My bad. Thanks, now I know the trick. I had been moving text to a plain text
editor before pasting, but I didn't know how to make it work
from my wife's Mac.

Most people don't realize the

Most people don't realize the Paste From Word button is there so I'll occasionally send out reminders when I see something that's not quite displaying like it should.

Even those who know it's there forget it at times. Smile

--
Imagination is the seed of intelligence. Nourish it and watch it grow.

I've been away on a

I've been away on a conference/retreat/fabfest - call it what you wiil.  And yes, it was held in a tiny country village but that village is only 2 hours from Australia's largest city. 

No internet and no mobile coverage!  Or, more accurately, so little of both, so intermittently that you hardly had time to register connection before it was gone. 

Roll on the roll out of 21st century communication sponsored by the Autralian governement!

At least next month's trip is to Sydney and I have booked a hotel with guaranteed internet access!

Lucky you!  Sounds fabulous.

Lucky you!  Sounds fabulous.  I sometimes wondered how I'd cope without internet access.  We had a month at the beginning of last year where we were between broadband suppliers (so much for a seamless transition!) and it was absolute hell.  Now I panic when I think of going to my parent's place for a few days as they're not exactly citizens of the modern world.  They've got internet access at work and don't see a use for it at home.

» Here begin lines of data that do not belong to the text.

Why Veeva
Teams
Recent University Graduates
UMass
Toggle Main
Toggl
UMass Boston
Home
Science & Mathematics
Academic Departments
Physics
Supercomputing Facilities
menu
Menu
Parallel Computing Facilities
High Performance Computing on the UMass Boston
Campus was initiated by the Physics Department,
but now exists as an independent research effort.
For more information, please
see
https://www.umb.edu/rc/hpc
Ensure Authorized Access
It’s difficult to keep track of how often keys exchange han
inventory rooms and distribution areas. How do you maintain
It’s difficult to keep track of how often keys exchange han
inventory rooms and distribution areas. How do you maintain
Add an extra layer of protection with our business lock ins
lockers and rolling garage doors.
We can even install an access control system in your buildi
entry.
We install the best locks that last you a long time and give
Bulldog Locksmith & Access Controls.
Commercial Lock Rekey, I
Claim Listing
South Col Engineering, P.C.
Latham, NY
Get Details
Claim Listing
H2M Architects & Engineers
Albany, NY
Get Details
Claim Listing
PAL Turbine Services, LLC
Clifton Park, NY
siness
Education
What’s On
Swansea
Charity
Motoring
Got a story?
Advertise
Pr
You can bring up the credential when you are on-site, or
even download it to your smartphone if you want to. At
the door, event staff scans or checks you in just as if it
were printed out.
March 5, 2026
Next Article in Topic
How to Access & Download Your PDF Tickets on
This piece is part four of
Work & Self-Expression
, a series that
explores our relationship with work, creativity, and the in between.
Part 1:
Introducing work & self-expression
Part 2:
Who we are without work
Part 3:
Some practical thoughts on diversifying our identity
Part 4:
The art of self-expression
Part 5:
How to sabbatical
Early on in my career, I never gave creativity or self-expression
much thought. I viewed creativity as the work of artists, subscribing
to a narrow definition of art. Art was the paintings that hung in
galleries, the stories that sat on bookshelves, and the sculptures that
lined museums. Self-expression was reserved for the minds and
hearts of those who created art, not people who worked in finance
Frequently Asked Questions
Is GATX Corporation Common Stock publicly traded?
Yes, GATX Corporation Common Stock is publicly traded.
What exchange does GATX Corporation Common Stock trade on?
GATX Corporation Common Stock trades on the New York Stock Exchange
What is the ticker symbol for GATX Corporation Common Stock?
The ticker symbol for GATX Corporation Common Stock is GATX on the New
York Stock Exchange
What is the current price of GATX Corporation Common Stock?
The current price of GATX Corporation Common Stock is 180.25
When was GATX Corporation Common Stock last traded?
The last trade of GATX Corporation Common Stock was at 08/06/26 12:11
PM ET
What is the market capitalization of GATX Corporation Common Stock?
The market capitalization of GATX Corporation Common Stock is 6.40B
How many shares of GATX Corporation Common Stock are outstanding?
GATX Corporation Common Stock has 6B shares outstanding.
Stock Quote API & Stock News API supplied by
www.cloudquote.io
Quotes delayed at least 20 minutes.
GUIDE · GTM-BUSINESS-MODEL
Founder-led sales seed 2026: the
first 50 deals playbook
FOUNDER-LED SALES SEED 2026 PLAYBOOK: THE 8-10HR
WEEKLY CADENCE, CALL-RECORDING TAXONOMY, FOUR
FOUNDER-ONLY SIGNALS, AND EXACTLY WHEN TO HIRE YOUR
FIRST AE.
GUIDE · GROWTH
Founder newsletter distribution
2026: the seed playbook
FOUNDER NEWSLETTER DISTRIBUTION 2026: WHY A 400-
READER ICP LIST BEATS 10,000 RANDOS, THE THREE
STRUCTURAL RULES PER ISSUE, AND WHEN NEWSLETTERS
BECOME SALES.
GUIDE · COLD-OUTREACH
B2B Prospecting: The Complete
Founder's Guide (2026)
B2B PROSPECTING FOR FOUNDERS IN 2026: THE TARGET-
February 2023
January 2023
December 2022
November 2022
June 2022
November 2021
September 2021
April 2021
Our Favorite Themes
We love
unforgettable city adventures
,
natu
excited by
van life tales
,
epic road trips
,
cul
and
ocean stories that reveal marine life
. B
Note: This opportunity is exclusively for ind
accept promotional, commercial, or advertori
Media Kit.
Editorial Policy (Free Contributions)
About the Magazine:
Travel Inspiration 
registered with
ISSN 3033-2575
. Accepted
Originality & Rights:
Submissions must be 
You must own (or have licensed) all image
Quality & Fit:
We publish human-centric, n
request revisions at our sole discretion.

Actually, apart from no net

Actually, apart from no net and no mobile, it was very nice. 

Beautiful Edwardian house with 2 gorgeous Burmese cats - one biscuit and the other cocoa colour and a charming & gracious golden retriever.  The human owners were quite nice as well - the host's great-grandparents dined with Edward & Alexandra at Buckingham Palace.

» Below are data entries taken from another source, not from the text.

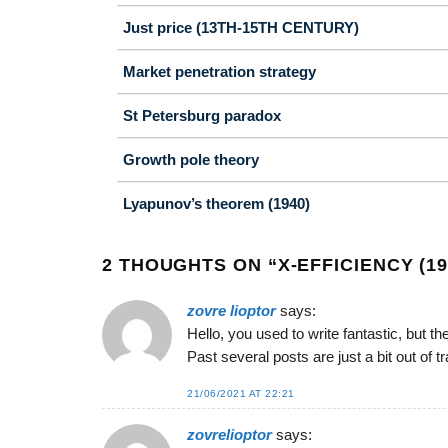
Just price (13TH-15TH CENTURY)
Market penetration strategy
St Petersburg paradox
Growth pole theory
Lyapunov’s theorem (1940)
2 THOUGHTS ON “
X-EFFICIENCY (19
zovre lioptor
says:
Hello, you used to write fantastic, but t
Past several posts are just a bit out of 
21/06/2021 AT 22:21
zovrelioptor
says: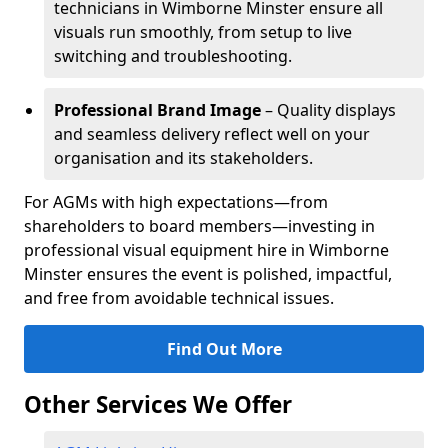
technicians in Wimborne Minster ensure all
visuals run smoothly, from setup to live
switching and troubleshooting.
Professional Brand Image
– Quality displays
and seamless delivery reflect well on your
organisation and its stakeholders.
For AGMs with high expectations—from
shareholders to board members—investing in
professional visual equipment hire in Wimborne
Minster ensures the event is polished, impactful,
and free from avoidable technical issues.
Find Out More
Other Services We Offer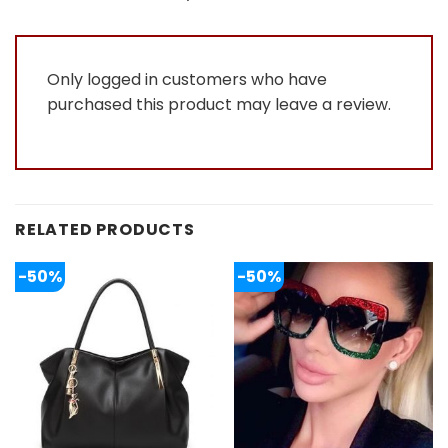
of
5
Only logged in customers who have
purchased this product may leave a review.
RELATED PRODUCTS
-50%
-50%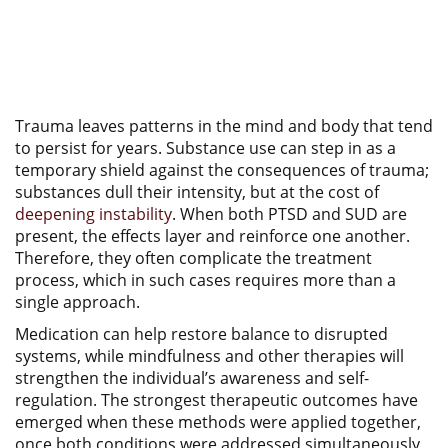
Trauma leaves patterns in the mind and body that tend
to persist for years. Substance use can step in as a
temporary shield against the consequences of trauma;
substances dull their intensity, but at the cost of
deepening instability
. When both PTSD and SUD are
present, the effects layer and reinforce one another.
Therefore, they often complicate the treatment
process, which in such cases requires more than a
single approach.
Medication can help restore balance to disrupted
systems, while mindfulness and other therapies will
strengthen the individual’s awareness and self-
regulation. The strongest therapeutic outcomes have
emerged when these methods were applied together,
once both conditions were addressed simultaneously.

I had a free morning so went 3 villages over to find the graves of my great-great-grandmother's brother and his family.  This is in a tiny little cemetary literally perched on the side of a hilltop.  Glorious sunny day with an eyewateringly stiff wind, perfect hayfever weather, and me in my long full floral skirt scampering about the hill.  Very similar to The Sound of Music except instead of children there were dead people and I was sneezing instead of singing.  And my particular dead people weren't there...

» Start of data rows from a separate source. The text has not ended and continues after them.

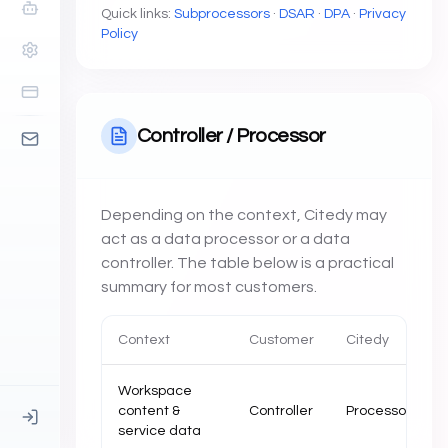
Quick links:
Subprocessors
·
DSAR
·
DPA
·
Privacy
Policy
Controller / Processor
Depending on the context, Citedy may
act as a data processor or a data
controller. The table below is a practical
summary for most customers.
Context
Customer
Citedy
Workspace
content &
Controller
Processor
service data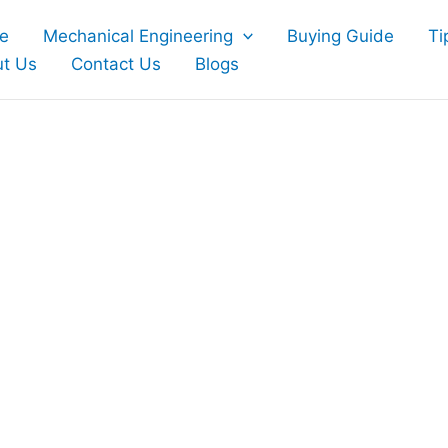
e
Mechanical Engineering
Buying Guide
Ti
t Us
Contact Us
Blogs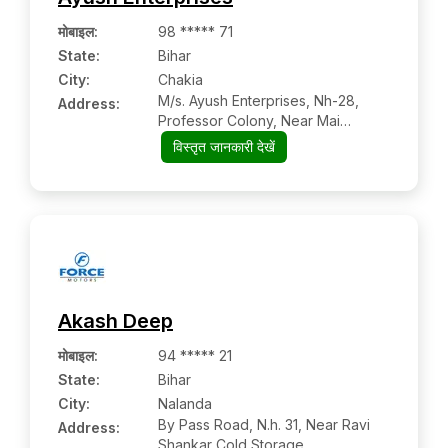
मोबाइल
:
98 ***** 71
State:
Bihar
City:
Chakia
M/s. Ayush Enterprises, Nh-28,
Address:
Professor Colony, Near Mai
Asthan, Po &
विस्तृत जानकारी देखें
Akash Deep
मोबाइल
:
94 ***** 21
State:
Bihar
City:
Nalanda
By Pass Road, N.h. 31, Near Ravi
Address:
Shankar Cold Storage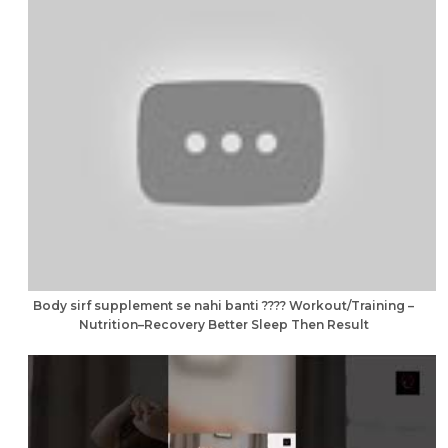
Body sirf supplement se nahi banti ???? Workout/Training –
Nutrition–Recovery Better Sleep Then Result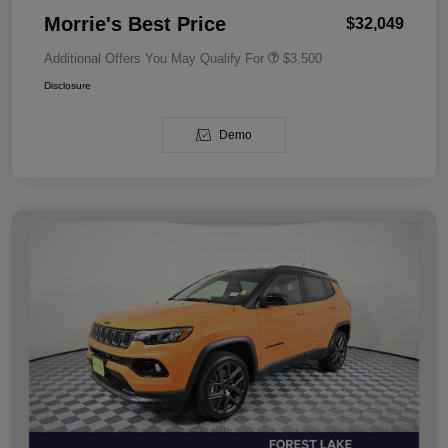
Morrie's Best Price
$32,049
Additional Offers You May Qualify For
$3,500
Disclosure
Demo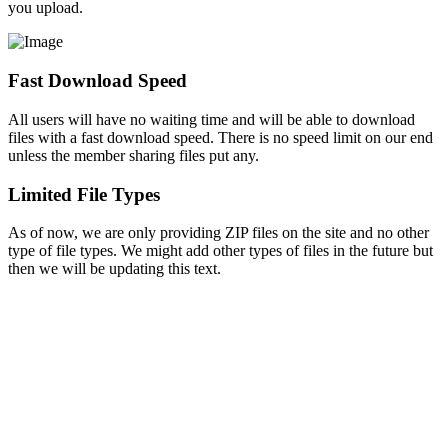
you upload.
Fast Download Speed
All users will have no waiting time and will be able to download
files with a fast download speed. There is no speed limit on our end
unless the member sharing files put any.
Limited File Types
As of now, we are only providing ZIP files on the site and no other
type of file types. We might add other types of files in the future but
then we will be updating this text.
Copyright © 2026 - BUFFDRIVE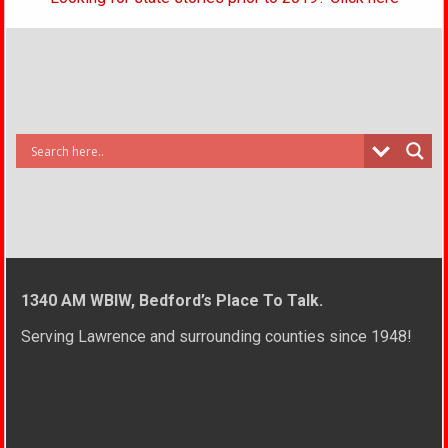
1340 AM WBIW, Bedford’s Place To Talk.
Serving Lawrence and surrounding counties since 1948!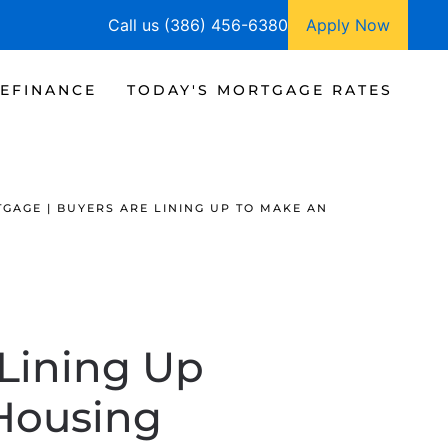
Call us (386) 456-6380
Apply Now
EFINANCE
TODAY'S MORTGAGE RATES
GAGE | BUYERS ARE LINING UP TO MAKE AN
 Lining Up
 Housing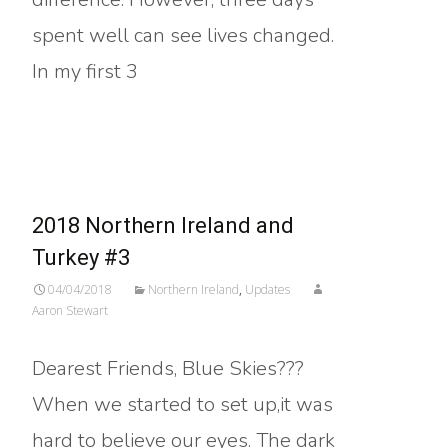
spent well can see lives changed.
In my first 3
Read More…
2018 Northern Ireland and
Turkey #3
04/04/2018
Northern Ireland
,
Updates
Aaron Stewart
Dearest Friends, Blue Skies???
When we started to set up,it was
hard to believe our eyes. The dark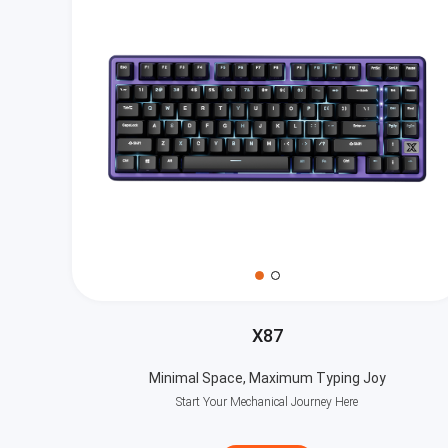
X87
Minimal Space, Maximum Typing Joy
Start Your Mechanical Journey Here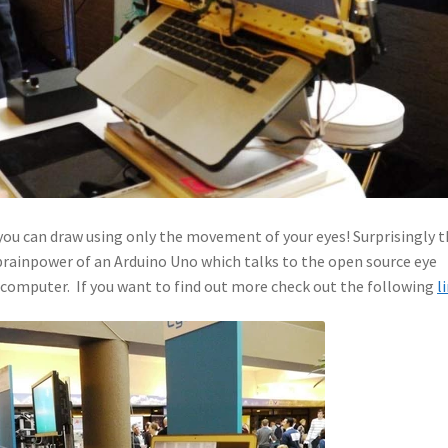
ou can draw using only the movement of your eyes! Surprisingly t
brainpower of an Arduino Uno which talks to the open source eye
 computer. If you want to find out more check out the following
l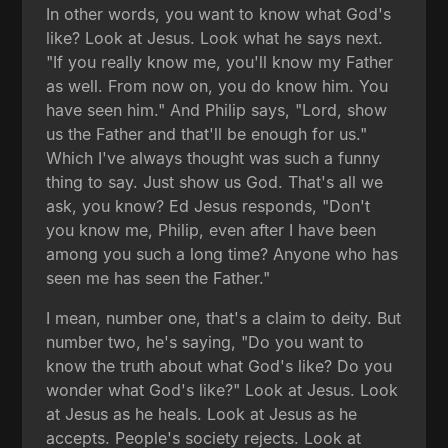
In other words, you want to know what God's
like? Look at Jesus. Look what he says next.
"If you really know me, you'll know my Father
as well. From now on, you do know him. You
have seen him." And Philip says, "Lord, show
us the Father and that'll be enough for us."
Which I've always thought was such a funny
thing to say. Just show us God. That's all we
ask, you know? Ed Jesus responds, "Don't
you know me, Philip, even after I have been
among you such a long time? Anyone who has
seen me has seen the Father."
I mean, number one, that's a claim to deity. But
number two, he's saying, "Do you want to
know the truth about what God's like? Do you
wonder what God's like?" Look at Jesus. Look
at Jesus as he heals. Look at Jesus as he
accepts. People's society rejects. Look at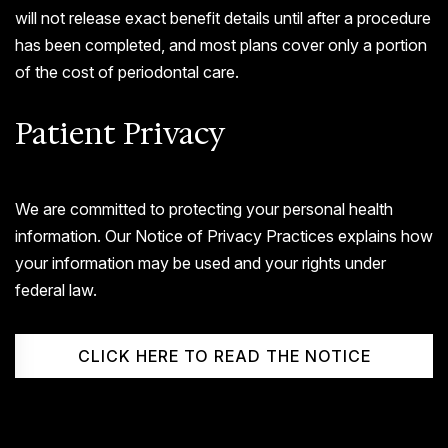
will not release exact benefit details until after a procedure
has been completed, and most plans cover only a portion
of the cost of periodontal care.
Patient Privacy
We are committed to protecting your personal health
information. Our Notice of Privacy Practices explains how
your information may be used and your rights under
federal law.
CLICK HERE TO READ THE NOTICE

Saturday night, a 1920s theme murder mystery dinner - half the room thought I dunnit, but I didn't.  Smile

On the Sunday, we went off to the village markets - very nice, good quality merchandise, good prices and then off to the book barn at Berrima.  250000 books under one roof!

And now Ricky Ponting has just gone out.  What was he thinking?!

wow...

That sounds incredible.  I'm jealous.  Smile

Quote:And now Ricky Ponting

Quote:
And now Ricky Ponting has just gone out.  What was he thinking?!

More than he was when he went for the suicidal run on Sunday afternoon!